Бугры мяса… Вспоминались купальщицы Сезанна, сначала три, игравшие в струях, брызгах фонтана… весёлые толстухи… перекличка с распутными матронами Рубенса? Тут вклинивалась другая – вполне натуральная – купальщица; бело-розовая, повизгивавшая, пробовавшая ногой воду. Но её мигом вытесняли сонмы сезанновских купальщиц, изгнавших и тех трёх, фонтанных. Сбитни женских тел, какие-то страшноватые телесные брикеты, где терялись индивидуальности.
Соснин осматривал соседние бугры и округлости.
Гудели, жужжали, торопливо совокупляясь, мухи.
Милый друг, наконец-то мы вместе, ты плыви, моя лодка, плыви, сердцу хочется… и хорошей большой…
А если забраться на вышку спасателей – с неё куда удобнее и безопаснее, чем со столба с колокольчиком, можно полюбоваться прекрасной дамой в кабинке! – то и поодаль, за пляжем и цветниками набережной, там и сям уступавшей натиску пустыря, на котором нежились в горячей пыли пятнистые свиньи, не на чем было задержать глаз: грязно-белые, розоватые, сиреневатые, как испачканная пастила, мазанки, пожухлый массив листвы, накрывавший кладбище, где спал дед, и серо-зелёные лысины холмов, садики, виноградники, кудряшки курзала, за изгибом берега, за лукоморьем, как гордо говаривали местные старожилы, – толчея городских домишек, решётчатые радиомачты, похожий на осевший песочный куличик псевдовизантийский собор; удручающую скуку ландшафта не скрашивала даже голубеющая гора, овеянная столькими сомнительными легендами. Застойно-душное захолустье давно осточертело Соснину. Оставалось созерцать перекраску облаков в оконцах навеса; лето загублено, если приспичило опять ехать в Крым, стоило поехать на Южный Берег.
Вика отдыхала вместе со старшей сестрой, Миррой Борисовной, увядавшей большеротой кокеткой с роскошным бюстом и пикантными усиками; с рук на руки сестёр перебиралась полуторагодовалая, капризная, чуть что принимавшаяся реветь во всё горло Викина дочка.

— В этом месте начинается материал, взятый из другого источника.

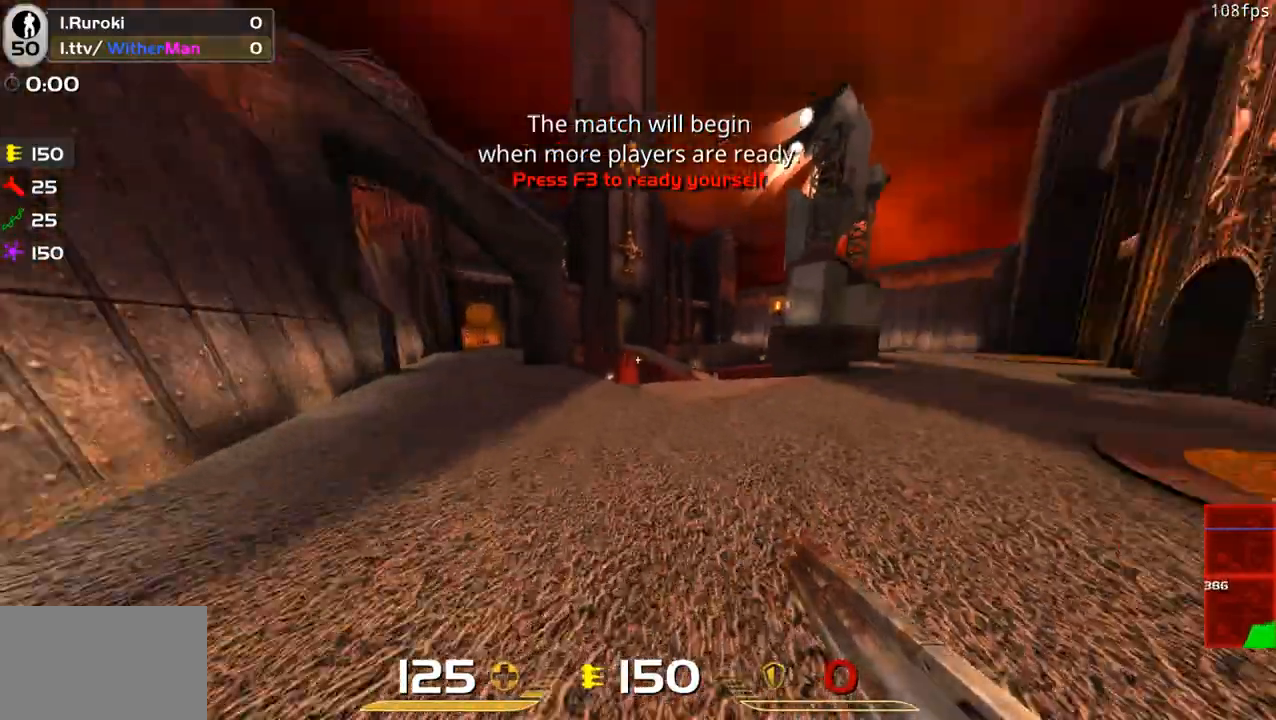
{"keys": ["w"], "mouse": [], "events": [[133, "d", "up"], [267, "d", "down"], [467, "d", "up"]]}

Пляжное знакомство с вынужденно шумливой троицей сходу завела мать, взявшись утешать плаксу, чем, конечно, вызвала скрытое недовольство Соснина, но после мига нахмуренного смущения, испытанного тогда, когда мать объясняла – если получит медаль, останется сдать рисунок – Соснин благодарил случай: свободное место под навесом нашлось как раз поблизости с Викой.